Sabrina lembrou que a ação de acautelamento imposta aos imóveis pela resolução já cria restrições aos proprietários. Luana rebateu que as restrições são as mesmas de qualquer imóvel. “Para fazer qualquer modificação em um imóvel, é preciso dar entrada com pedido na Prefeitura, independente de ser tombado ou não. A diferença é que existe uma fase a mais na Secult, onde todos os imóveis tombados passam pela análise do conselho municipal. Lá é apontado o que pode ou não pode ser feito na obra. A palavra acautelamento significa que é um pedido especial, que precisa ser analisado com cautela.”
O advogado que representa os moradores afetados pela ação do MP, Sebastião Ferreira Leite, o Juruna, questionou a falta de participação da sociedade na definição da política pública para a preservação do patrimônio histórico e falta de incentivos. “Quais os benefícios a Prefeitura vai dar a esses proprietários? Quais as contrapartidas vão receber? Não podemos aceitar essa política do Judiciário e do Ministério Público imposta goela abaixo.” Juruna criticou o prejuízo que o acautelamento causa, devido ao tempo que levará para os imóveis serem analisados. Segundo ele, como muitos foram descaracterizados ou demolidos, eles terão seus processos arquivados. Contudo, até lá, a burocracia irá prejudicar os donos desses imóveis.
Carlos Alberto Moura, que é presidente do Conselho de Desenvolvimento Econômico, Sustentável e Estratégico de Goiânia (Codese), também defendeu a criação de incentivos para os proprietários de imóveis tombados. “O respeito ao patrimônio histórico é fundamental, mas também temos que respeitar o direito à propriedade.

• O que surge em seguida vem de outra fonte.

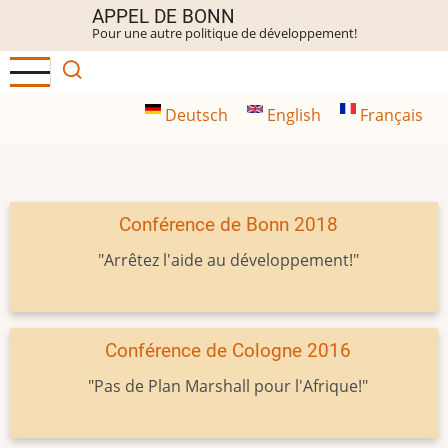
Aller
APPEL DE BONN
Pour une autre politique de développement!
au
contenu
principal
Deutsch
English
Français
Conférence de Bonn 2018
"Arrêtez l'aide au développement!"
Conférence de Cologne 2016
"Pas de Plan Marshall pour l'Afrique!"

Tem que haver uma política que conceda alguns benefícios a essas pessoas, como isenção do IPTU ou do ISS para quem quiser montar algum negócio”, disse ele. “É preciso fazer uma política pública que valorize o patrimônio do centro de Goiânia, que atualmente vive um vazio habitacional e comercial, e que o reocupe, seja estimulando a gastronomia, a cultura ou a moradia.”

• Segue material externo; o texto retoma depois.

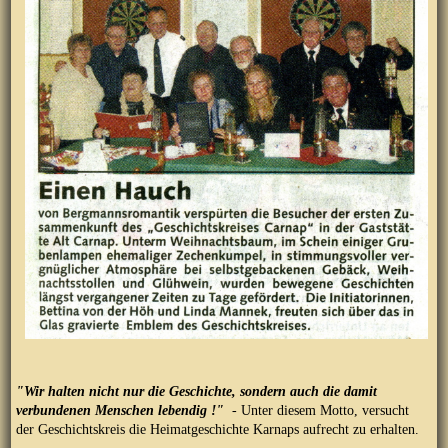
"Wir halten nicht nur die Geschichte, sondern auch die damit
verbundenen Menschen lebendig !"
- Unter diesem Motto, versucht
der Geschichtskreis die Heimatgeschichte Karnaps aufrecht zu erhalten.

O advogado e professor de Direito Administrativo Rafael Arruda deu sugestões de ações para estimular a preservação do patrimônio sem que todo o ônus recaia aos donos dos imóveis. “O Poder Público poderia desapropriar os imóveis com maior restrição imobiliária e das pessoas com menor capacidade econômica de fazer a manutenção necessária, em que seria pago a elas o valor de mercado, ou instituir uma política de compensação financeira aos proprietários afetados, com a criação de um fundo municipal, ou fomentar atividades lucrativas nesses imóveis, com o entrelaçamento de políticas culturais, turísticas, urbanísticas e ambientais, ou isentar totalmente o IPTU.”
Como incentivo aos proprietários, o morador Francisco sugeriu isentá-los do imposto sobre transmissão por herança, já que muitos imóveis fazem parte de inventários e outros estarão em breve nessa situação, pois muitos donos são idosos.

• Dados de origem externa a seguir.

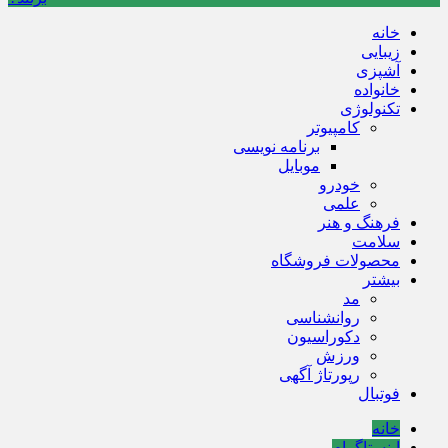
خانه
زیبایی
آشپزی
خانواده
تکنولوژی
کامپیوتر
برنامه نویسی
موبایل
خودرو
علمی
فرهنگ و هنر
سلامت
محصولات فروشگاه
بیشتر
مد
روانشناسی
دکوراسیون
ورزش
رپورتاژ آگهی
فوتبال
خانه
اینستاگرام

Participaram também da audiência Samaroni Nunes, membro do Conselho Municipal de Preservação do Patrimônio Histórico, Cultural e Ambiental da cidade de Goiânia, e Uilson Manzan, presidente da Associação Comercial e Industrial do Centro de Goiânia e Adjacências (ACIC). O Ministério Público do Estado de Goiás foi convidado para participar da audiência, mas nenhum representante compareceu.